İpekçi'nin anılmasını anlatan metne göre aşağıdaki ifadelerin her biri için evet ya da hayır deyin ve kararı belirleyen sözleri metinden aynen alıntılayın.
1. İpekçi 1 Şubat 1979 tarihinde öldürüldü.
2. Orhan Erinç, cinayetten duydukları isyanın azaldığını söyledi.
3. Gazeteciler, cinayetlerin arkasındaki güçlerin ortaya çıkarıldığını vurguladı.

**Okuma metni**
####
1 Şubat 1979 tarihinde öldürülen İpekçi’yi Zincirlikuyu Mezarlığı’ndaki kabrini ziyaret ederek anan gazeteciler, Türkiye’de son 30 yılda öldürülen meslektaşlarının katillerinin genelde bulunsa da, cinayetlerin arkasındaki güçlerin hiçbir zaman ortaya çıkarılamadığını vurguladı.
Erinç: İsyanımız azalmadı; İpekçi bizim için faili meçhul
Mezar başında bir konuşma yapan TGC Başkanı Orhan Erinç, aradan 29 yıl geçmesine rağmen cinayetten duydukları isyanın azalmadığını ifade ederek, “Cinayet yüzeysel soruşturuldu, tetikçilerin arkasındaki güçler ortaya çıkarılmadı. Bize göre dosya zamanaşımına uğrayarak faili meçhuller arasına katıldı” dedi.
“Laiklikten ödün vermiş ülkelerde medyanın durumu ortada”
####
**Seçilmiş kayıtlar**
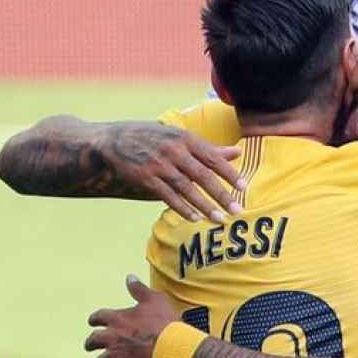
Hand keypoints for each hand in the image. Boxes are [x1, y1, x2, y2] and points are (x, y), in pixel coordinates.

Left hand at [86, 276, 180, 357]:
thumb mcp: (153, 299)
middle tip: (90, 347)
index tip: (93, 322)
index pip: (99, 317)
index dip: (96, 319)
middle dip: (91, 344)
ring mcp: (114, 356)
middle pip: (94, 341)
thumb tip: (129, 277)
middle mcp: (110, 337)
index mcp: (116, 318)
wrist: (171, 347)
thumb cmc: (164, 321)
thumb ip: (138, 289)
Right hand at [102, 124, 244, 223]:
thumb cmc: (153, 139)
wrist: (114, 140)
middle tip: (237, 211)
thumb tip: (238, 153)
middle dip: (221, 194)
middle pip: (202, 175)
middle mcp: (174, 150)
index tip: (243, 188)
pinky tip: (194, 218)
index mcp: (185, 138)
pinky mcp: (146, 177)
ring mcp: (159, 164)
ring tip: (219, 219)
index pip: (212, 157)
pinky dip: (182, 208)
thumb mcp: (181, 138)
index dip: (229, 173)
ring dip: (204, 206)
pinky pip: (167, 195)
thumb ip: (209, 149)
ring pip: (186, 188)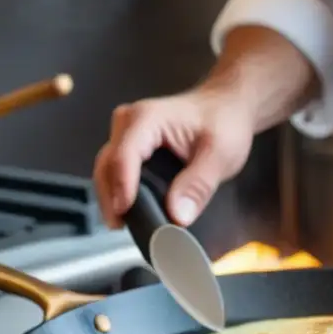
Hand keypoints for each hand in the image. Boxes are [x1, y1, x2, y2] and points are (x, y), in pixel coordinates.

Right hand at [93, 89, 253, 227]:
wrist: (225, 106)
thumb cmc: (224, 123)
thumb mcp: (220, 154)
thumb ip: (198, 184)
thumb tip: (178, 216)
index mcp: (147, 119)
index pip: (125, 155)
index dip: (123, 187)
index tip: (124, 215)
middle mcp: (128, 124)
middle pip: (107, 164)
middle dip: (111, 197)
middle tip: (121, 227)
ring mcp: (125, 134)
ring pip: (107, 169)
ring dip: (112, 197)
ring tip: (124, 225)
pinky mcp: (130, 147)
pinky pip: (116, 171)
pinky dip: (120, 192)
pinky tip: (130, 213)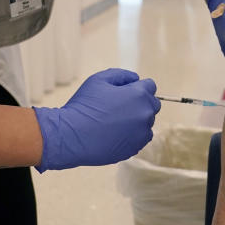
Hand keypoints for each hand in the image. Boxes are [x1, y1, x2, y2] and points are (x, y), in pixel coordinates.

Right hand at [33, 68, 160, 171]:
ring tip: (114, 121)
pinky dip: (132, 135)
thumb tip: (135, 79)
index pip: (150, 86)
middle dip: (140, 102)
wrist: (72, 136)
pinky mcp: (134, 149)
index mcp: (139, 95)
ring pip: (146, 123)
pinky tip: (114, 133)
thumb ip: (121, 75)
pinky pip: (139, 139)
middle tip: (119, 106)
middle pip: (152, 105)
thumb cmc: (84, 106)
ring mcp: (141, 133)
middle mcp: (145, 114)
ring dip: (137, 120)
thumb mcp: (99, 80)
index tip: (124, 92)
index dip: (137, 87)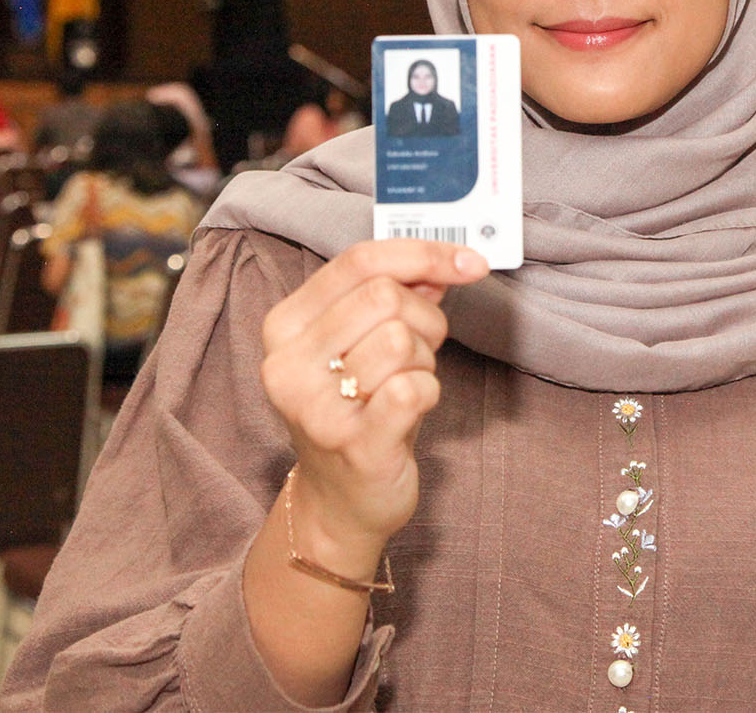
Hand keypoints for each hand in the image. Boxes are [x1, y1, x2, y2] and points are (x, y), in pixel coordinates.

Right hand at [259, 240, 487, 574]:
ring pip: (400, 338)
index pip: (358, 261)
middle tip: (421, 351)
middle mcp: (287, 365)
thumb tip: (445, 260)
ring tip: (406, 384)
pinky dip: (428, 391)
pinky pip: (413, 388)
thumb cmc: (358, 411)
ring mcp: (315, 408)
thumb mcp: (362, 343)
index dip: (423, 253)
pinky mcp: (352, 446)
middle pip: (384, 296)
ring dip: (423, 359)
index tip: (470, 262)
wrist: (340, 501)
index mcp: (285, 326)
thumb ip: (395, 295)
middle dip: (424, 318)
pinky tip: (411, 410)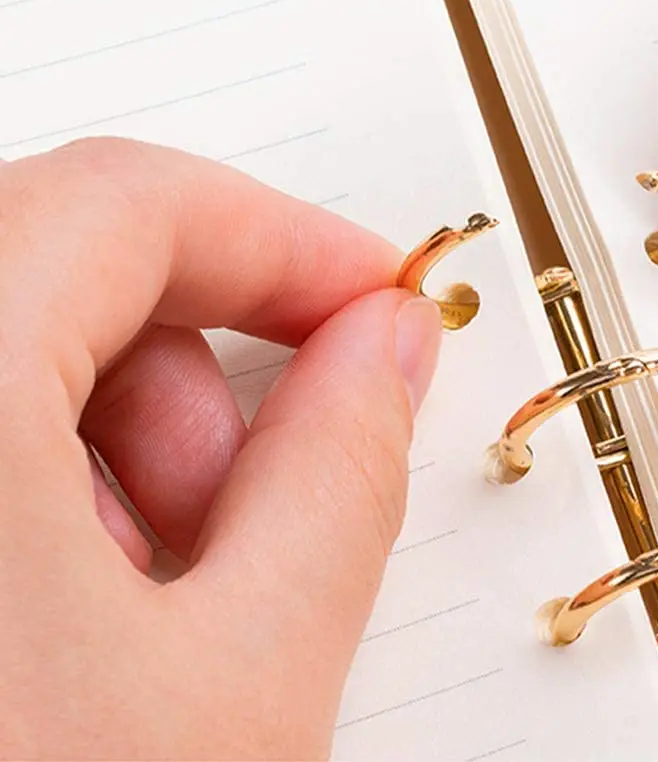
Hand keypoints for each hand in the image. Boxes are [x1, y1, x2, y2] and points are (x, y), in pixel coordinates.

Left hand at [0, 138, 441, 758]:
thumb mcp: (238, 688)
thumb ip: (342, 472)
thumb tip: (387, 348)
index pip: (130, 203)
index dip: (280, 239)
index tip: (367, 297)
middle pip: (54, 267)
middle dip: (189, 371)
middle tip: (252, 499)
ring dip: (101, 445)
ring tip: (135, 605)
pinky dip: (18, 486)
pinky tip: (43, 628)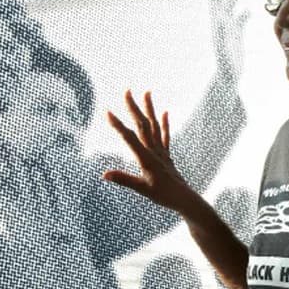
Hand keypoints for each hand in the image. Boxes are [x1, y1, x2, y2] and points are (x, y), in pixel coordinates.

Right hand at [103, 90, 195, 212]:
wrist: (184, 198)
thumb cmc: (163, 195)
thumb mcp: (141, 189)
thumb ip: (124, 180)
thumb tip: (104, 174)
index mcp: (146, 157)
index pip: (129, 137)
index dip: (118, 125)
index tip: (107, 112)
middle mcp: (154, 150)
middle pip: (142, 124)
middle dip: (133, 107)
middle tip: (127, 90)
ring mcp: (161, 151)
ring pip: (154, 126)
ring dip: (150, 108)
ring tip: (147, 92)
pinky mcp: (166, 155)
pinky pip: (165, 135)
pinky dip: (164, 123)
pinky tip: (164, 112)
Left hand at [210, 0, 249, 83]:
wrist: (228, 78)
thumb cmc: (226, 67)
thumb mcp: (224, 49)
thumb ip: (223, 35)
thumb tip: (224, 19)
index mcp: (218, 24)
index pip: (216, 0)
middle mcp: (222, 25)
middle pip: (221, 0)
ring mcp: (229, 30)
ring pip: (230, 8)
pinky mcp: (235, 37)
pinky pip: (239, 21)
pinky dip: (242, 14)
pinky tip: (248, 10)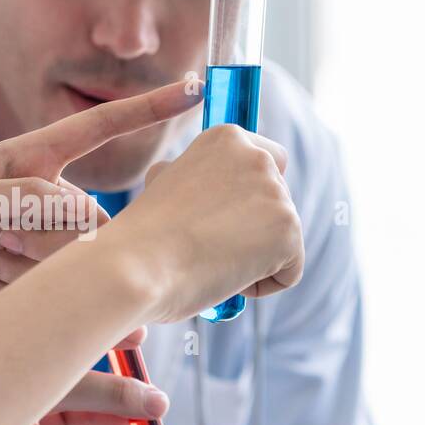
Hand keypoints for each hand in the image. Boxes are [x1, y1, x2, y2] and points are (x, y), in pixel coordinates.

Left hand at [0, 82, 198, 320]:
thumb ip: (21, 202)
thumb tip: (86, 218)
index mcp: (28, 158)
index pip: (98, 128)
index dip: (147, 108)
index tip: (194, 89)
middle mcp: (40, 193)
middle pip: (91, 219)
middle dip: (51, 241)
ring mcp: (38, 233)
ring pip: (73, 260)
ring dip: (27, 269)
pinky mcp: (30, 271)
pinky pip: (52, 287)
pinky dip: (14, 288)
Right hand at [100, 124, 304, 323]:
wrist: (135, 265)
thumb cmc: (142, 235)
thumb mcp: (165, 185)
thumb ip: (199, 177)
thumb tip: (207, 190)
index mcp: (226, 138)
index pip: (269, 162)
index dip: (247, 199)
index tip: (216, 218)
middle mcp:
####
**Çözümlü yanıt**
1. Evet: "1 Şubat 1979 tarihinde öldürülen İpekçi’yi"
2. Hayır: "cinayetten duydukları isyanın azalmadığını ifade ederek"
3. Hayır: "cinayetlerin arkasındaki güçlerin hiçbir zaman ortaya çıkarılamadığını vurguladı"